EXERCISE DESCRIPTION — Find the word "owner" in the listing below. Copy every line that has it.

RECORDS FOR PROCESSING —
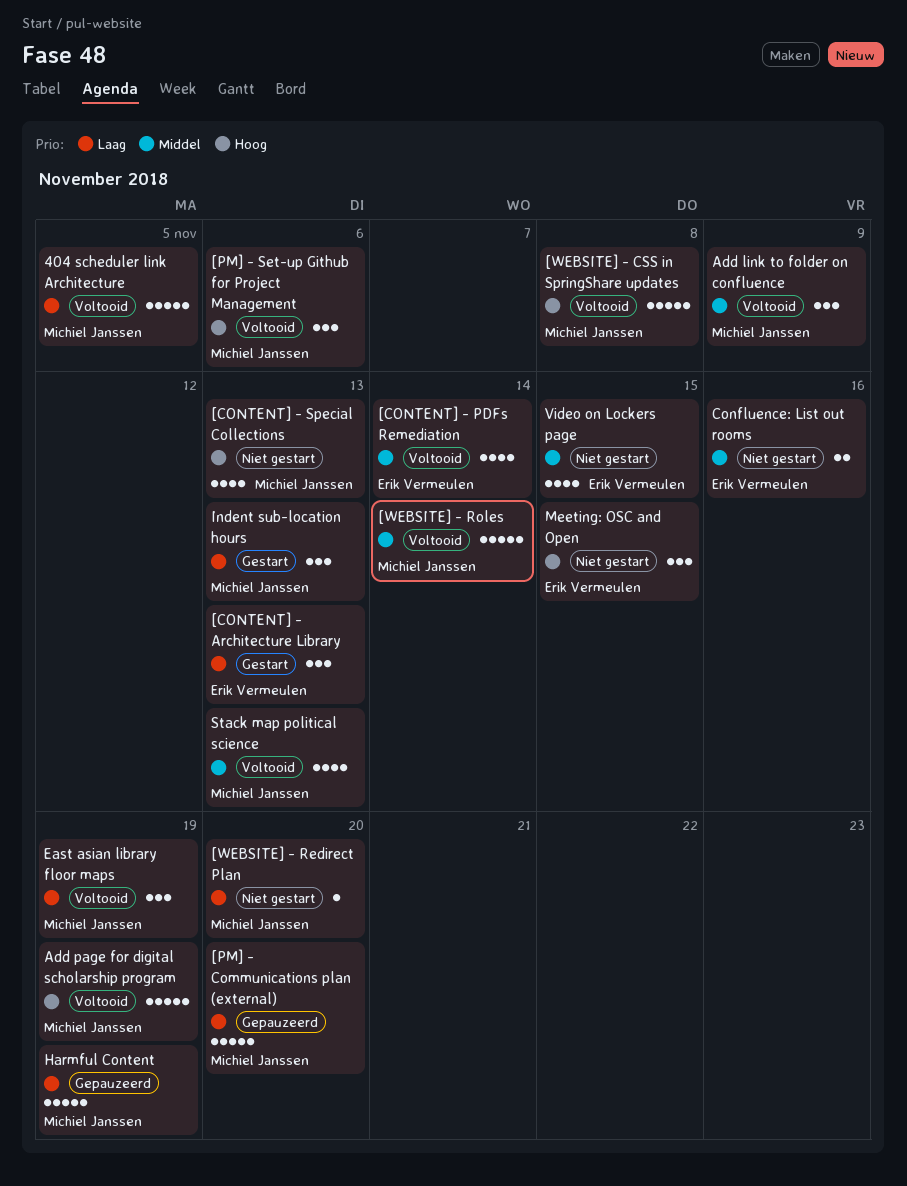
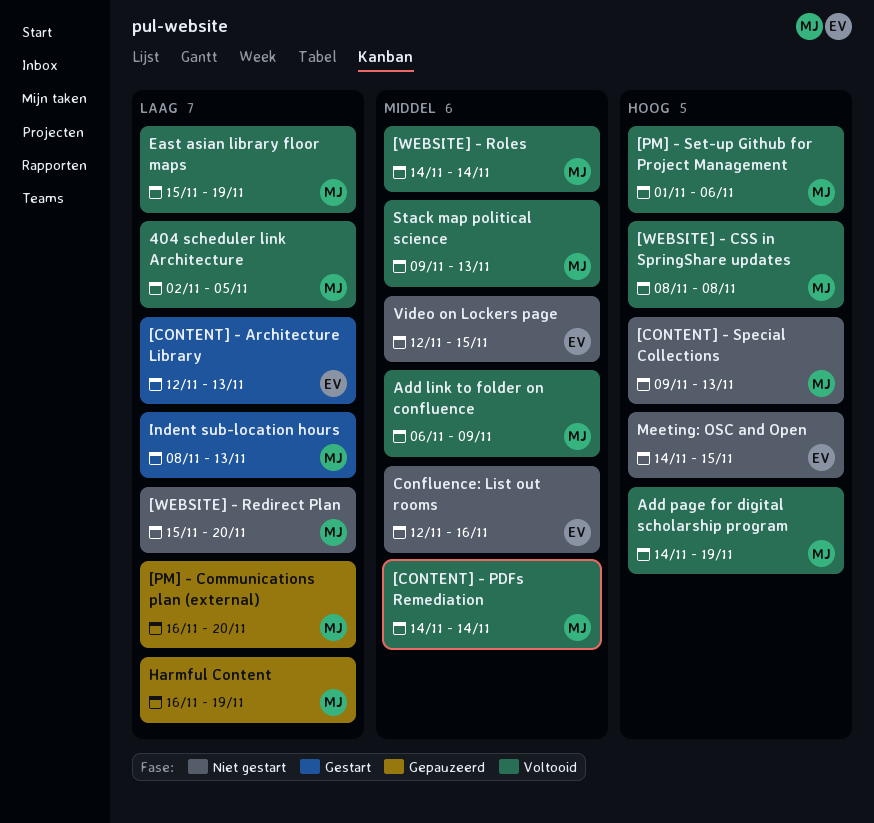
[CONTENT] - PDFs Remediation, owner: Erik Vermeulen -> Michiel Janssen

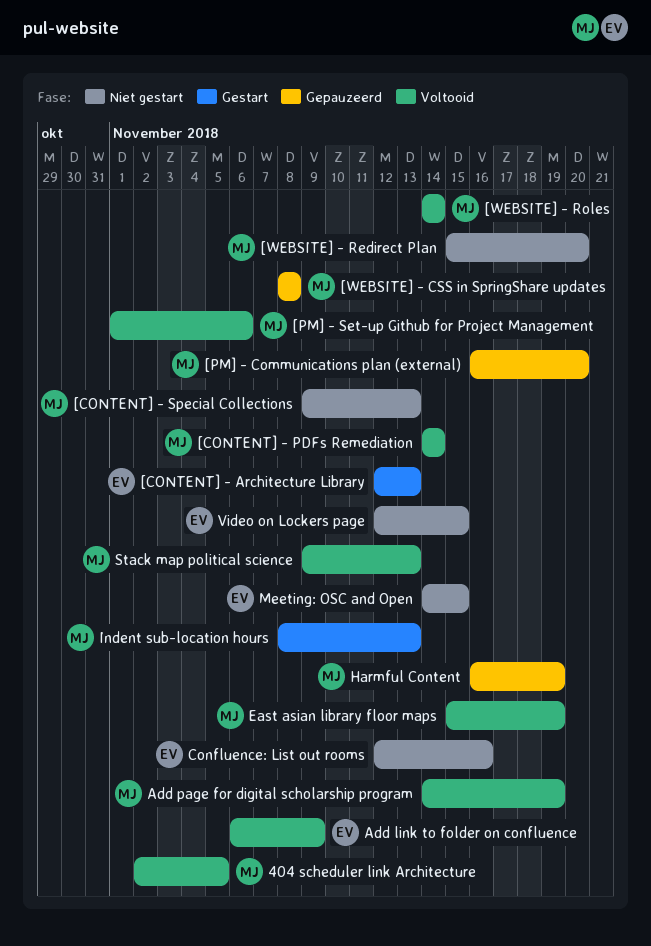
[WEBSITE] - CSS in SpringShare updates, status: Voltooid -> Gepauzeerd
Add link to folder on confluence, owner: MJ -> EV

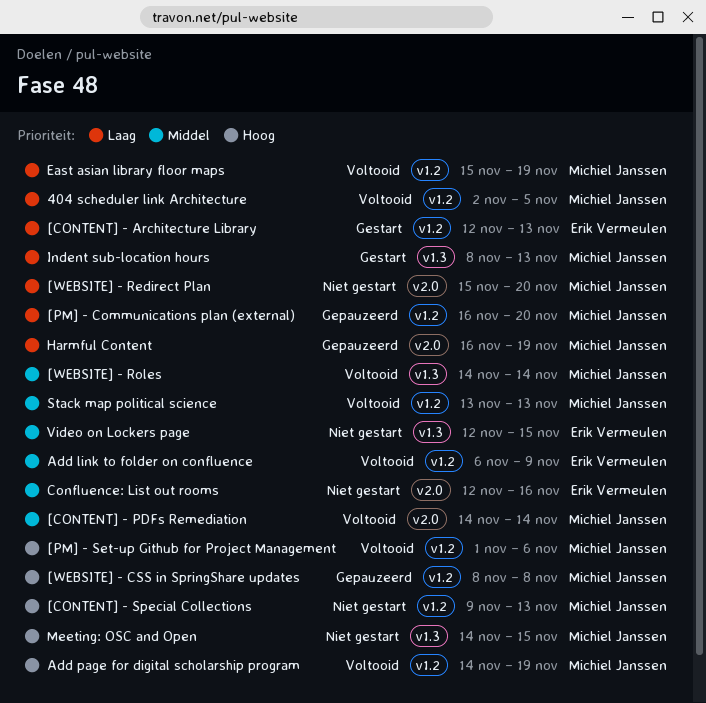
Meeting: OSC and Open, owner: Erik Vermeulen -> Michiel Janssen
Stack map political science, start: Nov 9 -> Nov 13

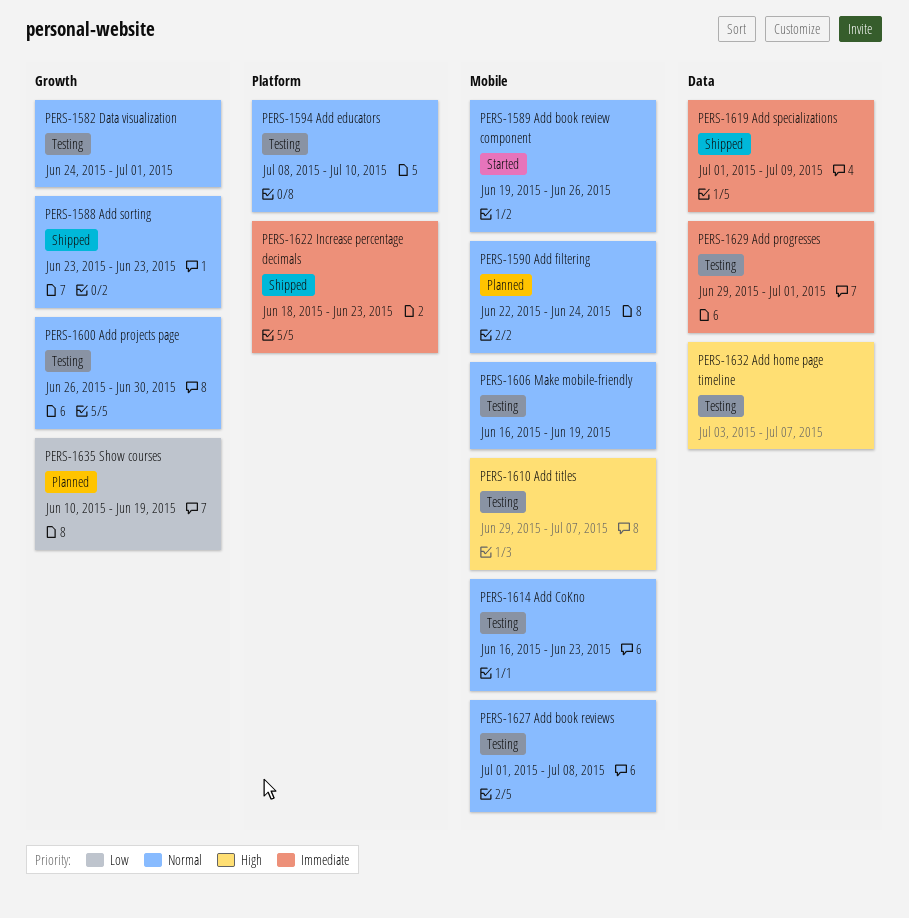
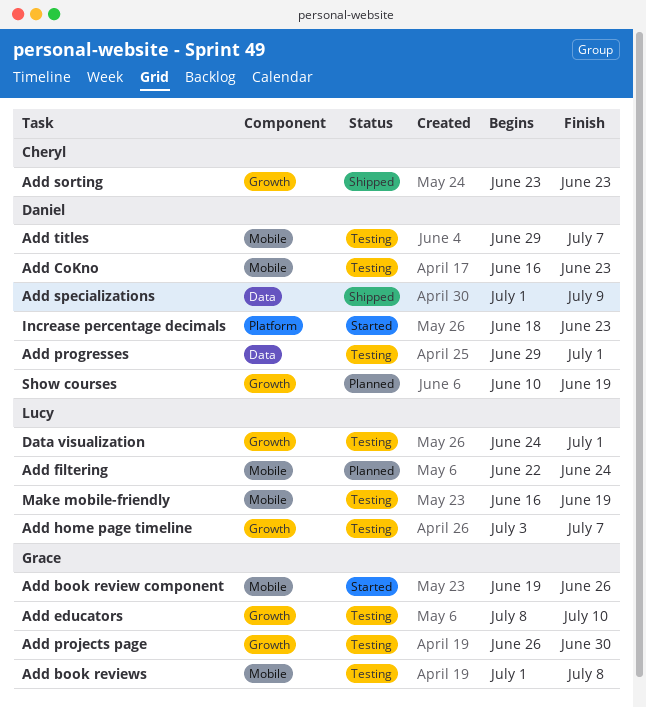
Add educators, label: Platform -> Growth
Add home page timeline, label: Data -> Growth
Increase percentage decimals, status: Shipped -> Started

WRITTEN SOLUTION —
[CONTENT] - PDFs Remediation, owner: Erik Vermeulen -> Michiel Janssen
Add link to folder on confluence, owner: MJ -> EV
Meeting: OSC and Open, owner: Erik Vermeulen -> Michiel Janssen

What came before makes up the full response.